Direct burials and cremations
Undertakers that specialize in direct burials and cremations can cost much less than traditional funeral homes. They may provide similar services in less fancy settings. I’ve seen one business post their price for a simple cremation on a billboard on a busy street.
Direct burials or cremations give the family the option to bypass a ceremony altogether. However, please don’t skip doing some sort of ritual to acknowledge the death. Those who have lost a loved one can really benefit from the support of their community, and that’s what funeral rituals are all about.
Local Memorial Societies and The Funeral Consumers Alliance
Local memorial societies are non-profit educational organizations that were first started in the late 1930s, in the midst of the Great Depression. This was a time when funerals were becoming increasingly expensive due to the growing use of embalming and more elaborately manufactured caskets. These organizations are dedicated to protecting a consumer’s right to choose a meaningful, dignified, affordable funeral, and they were instrumental in the growth of cremation as a disposal option.
Now affiliated with the Funeral Consumers Alliance (FCA), memorial societies help increase public awareness of funeral options, including how to care for your own dead without using a funeral home. The FCA has a motto: It always pays to plan ahead. It rarely pays to pay ahead. They offer advice, consumer news, FAQs, information on legal rights, and provide contacts for local memorial societies on their web site: www.Funerals.org.
Federal Trade Commission Information for Consumers
Jessica Mitford’s landmark 1963 book The American Way of Death directed a bright spotlight on U.S. funeral practices, illuminating how mortuaries maximized profits and maneuvered the bereaved into buying an expensive funeral. Her exposé helped change federal law, which is called The Funeral Rule. The Federal Trade Commission (FTC) provides information about consumer rights under the Funeral Rule. It states:
- You have the right to choose only those goods and services you want (with some exceptions) and to pay only for those you select (don’t have to use “packages” of goods and services that may include items you do not want).
- The funeral provider must state this right in writing on the general price list.
- If state or local law requires you to buy any particular item, the funeral provider must disclose it on the price list, with a reference to the specific law.
- The funeral provider may not refuse, or charge a fee, to handle a casket you bought elsewhere.
- A funeral provider that offers cremations must make alternative containers available.
The FTC offers brochures and Funerals: A Consumer Guide brochure and other detailed information to help consumers make their best choices when planning for a funeral. The FTC’s web site for information regarding The Funeral Rule is: www.ftc.gov/bcp/edu/microsites/funerals/coninfo.htm.
Online Suppliers of Funeral Goods
There’s a mind-boggling array of low-cost funeral suppliers on the Internet, other than Costco.com. There are sites featuring discounted goods and services you didn’t know you needed: funeral programs, prayer cards, crucifixes, keepsake items, eco-friendly burial, pet memorialization, roadside memorial markers, etc.
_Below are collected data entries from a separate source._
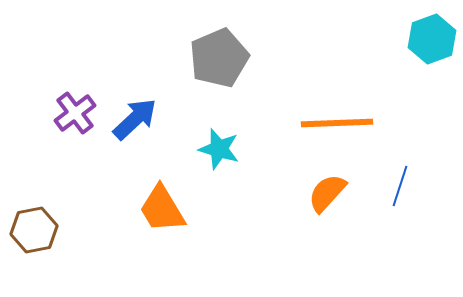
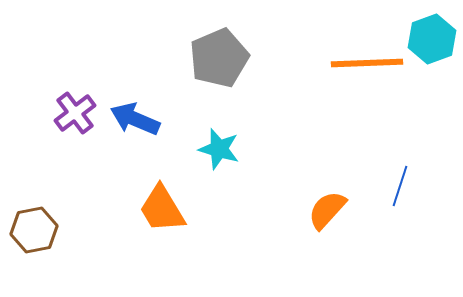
blue arrow: rotated 114 degrees counterclockwise
orange line: moved 30 px right, 60 px up
orange semicircle: moved 17 px down
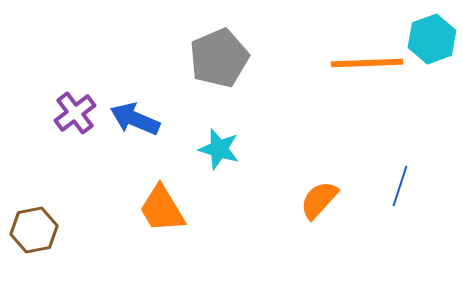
orange semicircle: moved 8 px left, 10 px up
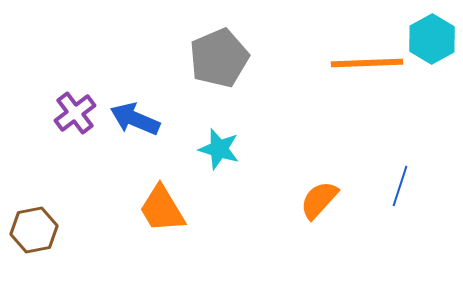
cyan hexagon: rotated 9 degrees counterclockwise
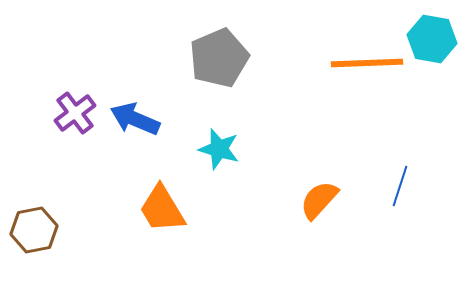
cyan hexagon: rotated 21 degrees counterclockwise
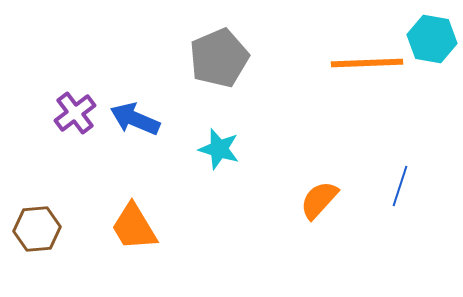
orange trapezoid: moved 28 px left, 18 px down
brown hexagon: moved 3 px right, 1 px up; rotated 6 degrees clockwise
As always, comparison shop before you buy, and don’t always assume something you find online will be cheaper than something you can buy locally.
Reducing reception costs
The costs for a reception following the funeral or memorial service can add up, depending on what the family chooses to do. Going to a restaurant makes it easy, letting others do the serving and cleaning up, but then there is the bill to pay at the end. Holding a gathering at the home, you can serve food that has been thoughtfully provided by concerned friends and neighbors.
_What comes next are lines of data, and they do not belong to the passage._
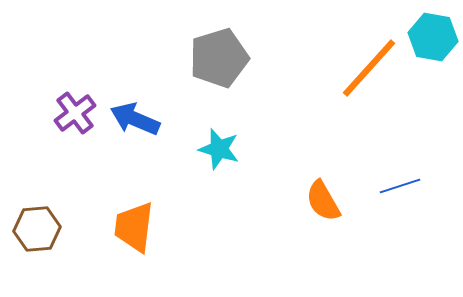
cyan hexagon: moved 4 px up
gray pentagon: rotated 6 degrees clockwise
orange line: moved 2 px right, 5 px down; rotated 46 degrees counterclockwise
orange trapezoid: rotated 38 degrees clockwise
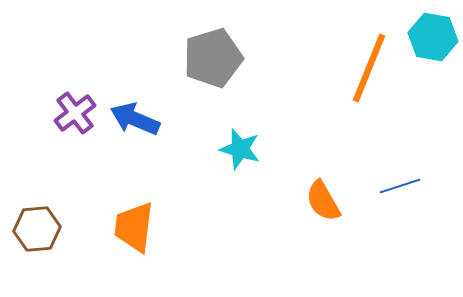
gray pentagon: moved 6 px left
orange line: rotated 20 degrees counterclockwise
cyan star: moved 21 px right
You can request of those who ask what they can do to help to provide specific food or drink for afterward. For example, at one memorial service I coordinated, held at a church on a Saturday afternoon, we held a reception in the social hall that featured cookies provided by attendees. The out-of-pocket expense for the reception was minimal, yet the gathering afterward provided ample time for all to speak about the deceased and comfort the bereaved.